After installing all dependencies, you can simply run make from the main directory of the repository. If you wish to run only the classical approach, run make classic. For just the quantum portion: make quantum. For just the studying of the phase space of the VQE: make evaluation.

Repository Layout

├── quantum/
├── classical/
├── data/
├── Plots/
├── Plotting/
├── Makefile
├── README.md

• quantum/: Directory that performs a VQE in Python and qiskit to solve for the ground state energy of the Hydrogen atom. Contains two files:
  • vqe.py: file that handles the VQE solving, as well as creating the Hamiltonian for the VQE
  • error_estimation.py: file that benchmarks and evaluates top achievable VQE model performance for varying number of qubits, N and max radius
• classical/: Directory that houses C++ code to perform classical eigendecomposition of Hamiltonian to solve for energy levels of Hydrogen atom. This file also outputs the data for the reconstructed wavefunctions of the Hydrogen atom and stores them in data/wavefunctions.dat
  • src/ Houses the source code to run the eigensolver
  • include/ Houses the header file to define the eigenSolver class, various constants and other methods
• data/: Directory that contains data for output wavefunctions from classical approach
• Makefile: Top-level Makefile that, upon running "make", will run all the code and produce the output comparisons
• Plots/: Directory that contains output of error_estimation.py, including various quantitative evaluations of the VQE project on Hydrogen.
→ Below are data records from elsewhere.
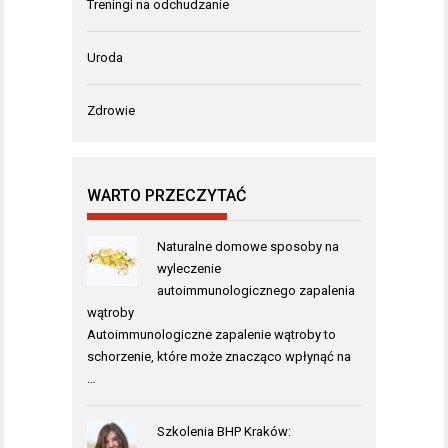
Treningi na odchudzanie
Uroda
Zdrowie
WARTO PRZECZYTAĆ
Naturalne domowe sposoby na
wyleczenie
autoimmunologicznego zapalenia
wątroby
Autoimmunologiczne zapalenie wątroby to
schorzenie, które może znacząco wpłynąć na
…
Szkolenia BHP Kraków: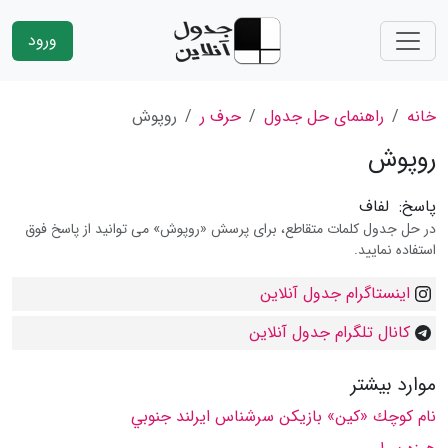
ورود
خانه
راهنمای حل جدول
حرف ر
روپوش
روپوش
پاسخ:
لفاف
در حل جدول کلمات متقاطع، برای پرسش «روپوش» می توانید از پاسخ فوق
استفاده نمایید.
اینستاگرام جدول آنلاین
کانال تلگرام جدول آنلاین
موارد بیشتر
نام كوچك «كین» بازیكن سرشناس ایرلند جنوبي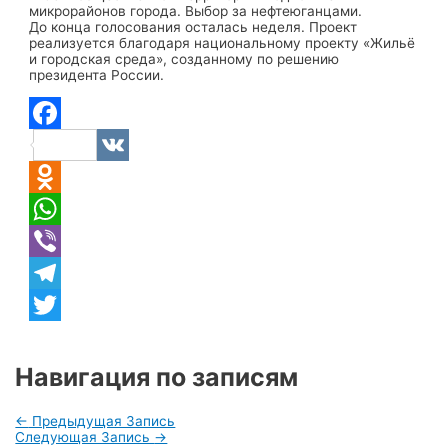
микрорайонов города. Выбор за нефтеюганцами.
До конца голосования осталась неделя. Проект
реализуется благодаря национальному проекту «Жильё
и городская среда», созданному по решению
президента России.
Facebook
VK
Odnoklassniki
WhatsApp
Viber
Telegram
Twitter
Навигация по записям
←
Предыдущая Запись
Следующая Запись
→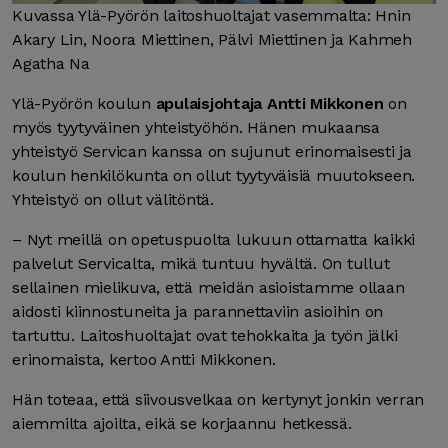
Kuvassa Ylä-Pyörön laitoshuoltajat vasemmalta: Hnin
Akary Lin, Noora Miettinen, Pälvi Miettinen ja Kahmeh
Agatha Na
Ylä-Pyörön koulun
apulaisjohtaja Antti Mikkonen
on
myös tyytyväinen yhteistyöhön. Hänen mukaansa
yhteistyö Servican kanssa on sujunut erinomaisesti ja
koulun henkilökunta on ollut tyytyväisiä muutokseen.
Yhteistyö on ollut välitöntä.
– Nyt meillä on opetuspuolta lukuun ottamatta kaikki
palvelut Servicalta, mikä tuntuu hyvältä. On tullut
sellainen mielikuva, että meidän asioistamme ollaan
aidosti kiinnostuneita ja parannettaviin asioihin on
tartuttu. Laitoshuoltajat ovat tehokkaita ja työn jälki
erinomaista, kertoo Antti Mikkonen.
Hän toteaa, että siivousvelkaa on kertynyt jonkin verran
aiemmilta ajoilta, eikä se korjaannu hetkessä.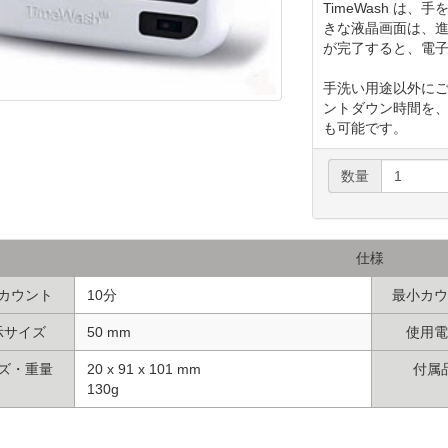
TimeWash は
きな液晶画面は、
が完了すると、電
手洗い用途以外に
ントダウン時間を、2
も可能です。
数量
仕様
カウント
10分
最小カウ
示サイズ
50 mm
使用電
ズ・重量
20 x 91 x 101 mm
付属
130g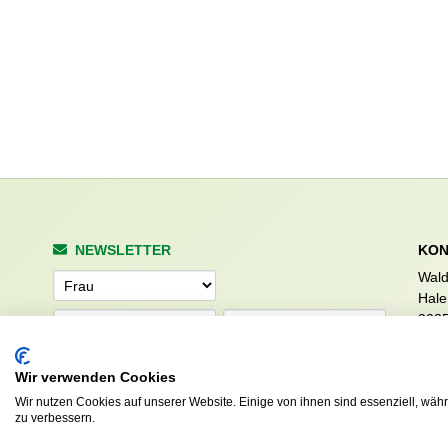
NEWSLETTER
KON
Wald
Anrede
Hale
223
Tel. 
info
Abonnieren
Wir verwenden Cookies
sv.d
Wir nutzen Cookies auf unserer Website. Einige von ihnen sind essenziell, wäh
zu verbessern.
As well, output wave functions from the classical approach (done in the Plotting/ directory)
• Plotting/: usage of gnuplot-latex-utils as a submodule to create publication-quality plots on the fly through gnuplot and LaTeX. Please see original documentation for more information.
  • wave_functions/: Directory that plots the extracted wave functions from the classical approach vs the analytic curves.
  • pdfs/: Where the output pdf is stored/

Requirements

• Classical:
  • C++ >= C++17
  • CMake
  • Eigen3
• Quantum:
  • numpy
  • matplotlib
  • scipy (scipy.optimize)
  • qiskit
• Dependencies outlined in gnuplot-latex-utils including
  • Gnuplot
  • LaTeX

Results

1. Heatmap of minimum achievable VQE error as a function of qubit count and maximum radial cutoff r_max. The optimal configuration (9 qubits, r_max = 9.0) is highlighted.
2. Comparison of numerically computed eigenfunctions (C++ diagonalization) with analytic hydrogen wavefunctions for the ground and first excited states.